Deep learning methods for processing endoscopic high-speed video and laryngeal parameter estimation
Authors
More about the book
Deep learning methods have had tremendous impact in computer vision, image processing and all areas that relate to these fields. This dissertation explores the application of these methods to the enhancement and processing of endoscopic high-speed video (HSV). HSV is one of the main technique used in voice research as the small-scale, rapid oscillation of the vocal folds requires sophisticated recording techniques. As voice disorders have been shown to have a tremendous negative impact on the quality of life of the affected and society in general, a new generation of more objective diagnostic techniques is required.

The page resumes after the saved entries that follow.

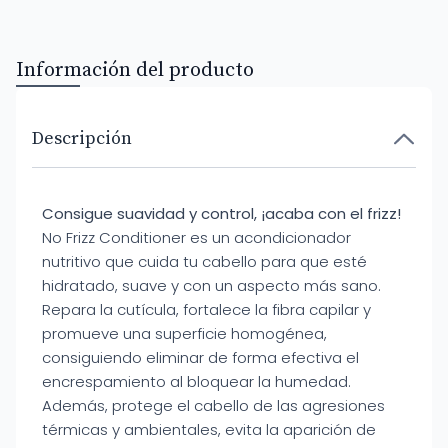
Información del producto
Descripción
Consigue suavidad y control, ¡acaba con el frizz!
No Frizz Conditioner es un acondicionador
nutritivo que cuida tu cabello para que esté
hidratado, suave y con un aspecto más sano.
Repara la cutícula, fortalece la fibra capilar y
promueve una superficie homogénea,
consiguiendo eliminar de forma efectiva el
encrespamiento al bloquear la humedad.
Además, protege el cabello de las agresiones
térmicas y ambientales, evita la aparición de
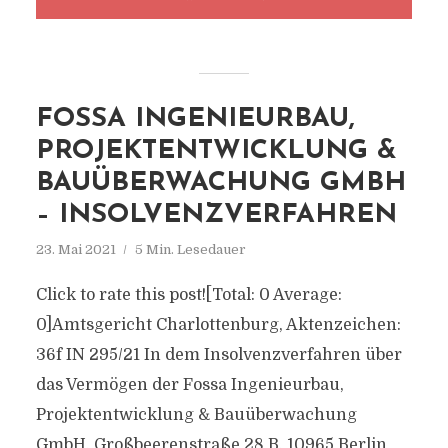
FOSSA INGENIEURBAU,
PROJEKTENTWICKLUNG &
BAUÜBERWACHUNG GMBH
– INSOLVENZVERFAHREN
23. Mai 2021
5 Min. Lesedauer
Click to rate this post![Total: 0 Average:
0]Amtsgericht Charlottenburg, Aktenzeichen:
36f IN 295/21 In dem Insolvenzverfahren über
das Vermögen der Fossa Ingenieurbau,
Projektentwicklung & Bauüberwachung
GmbH, Großbeerenstraße 28 B, 10965 Berlin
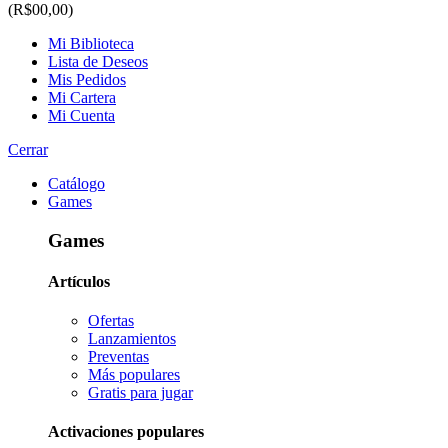
(R$00,00)
Mi Biblioteca
Lista de Deseos
Mis Pedidos
Mi Cartera
Mi Cuenta
Cerrar
Catálogo
Games
Games
Artículos
Ofertas
Lanzamientos
Preventas
Más populares
Gratis para jugar
Activaciones populares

This dissertation features several contributions towards this goal: - An innovative method to enhance low-light HSV using an improved U-Net convolutional neural network - A robust and fast deep-learning-based automatic method for the segmentation of the glottis in HSV data - Development of an improved two-mass-model of the vocal folds - Proof of concept of estimating ex-vivo subglottal pressure validated on experimental data - Proof of concept of estimating subglottal pressure with a recurrent neural network trained on a numerical model After a thorough introduction to the field of voice research and deep learning the dissertation describes the developed methods and results in detail. The dissertation describes signifcant improvements in regard to low-light image enhancement, automatic glottis segmentation physical voice parameter inference.